ON NOW Toronto’s temple of historical preservation, the Royal Ontario Museum, offers visitors a religious experience with its display of the priceless and controversial Dead Sea Scrolls. Fragments from eight of these 2,000-year-old antiquities comprising the sacred texts of ancient Israel—including a portion of the Book of Genesis and the non-biblical Book of War—are certain to have you kneeling at the altar of cultural inquiry. Equally intriguing are the more than 200 artifacts of Jewish, Hellenistic and Roman provenance—from ossuaries and coins to fragments of the Herbrew Second Temple—that contextualize the scrolls, their discovery and their enduring significance.
ON NOW In his 1924 Surrealist Manifesto, André Breton defined the artistic and philosophical movement as representing “pure psychic automatism.” As an art form, its defining works express just that, and are therefore open to myriad interpretations. The Art Gallery of Ontario offers one such perspective in Surreal Things, a major exhibition that examinines how the increasing pressures of consumer culture both informed and conflicted with surrealist art during its zenith. Expect to contemplate whimsical and strangely disarming works like the Aphrodisiac Telephone by Salvador Dalí and Edward James, plus works by many other modern masters.

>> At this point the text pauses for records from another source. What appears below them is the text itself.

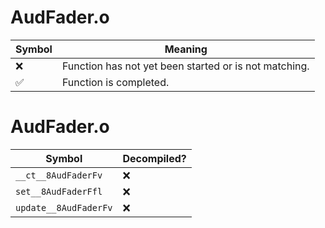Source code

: # AudFader.o
| Symbol | Meaning 
| ------------- | ------------- 
| :x: | Function has not yet been started or is not matching. 
| :white_check_mark: | Function is completed. 


# AudFader.o
| Symbol | Decompiled? |
| ------------- | ------------- |
| `__ct__8AudFaderFv` | :x: |
| `set__8AudFaderFfl` | :x: |
| `update__8AudFaderFv` | :x: |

ON NOW Vibrant colour reigns at three summer exhibitions.
1. Layering both acrylic and oil paints allows Libby Hague to add dramatic texture to her nature scenes, displayed through July 18 at Loop Gallery.
2. The cutesy characters and iconography of Japanese manga are given a gothic twist by Junko Mizuno. Her paintings hang until July 26 at Narwhal Art Projects.
3. All month at Meta Gallery, New York–based artist Alex Grey examines humanity and anatomy—among other things—in his psychedelic, neo-surrealist works.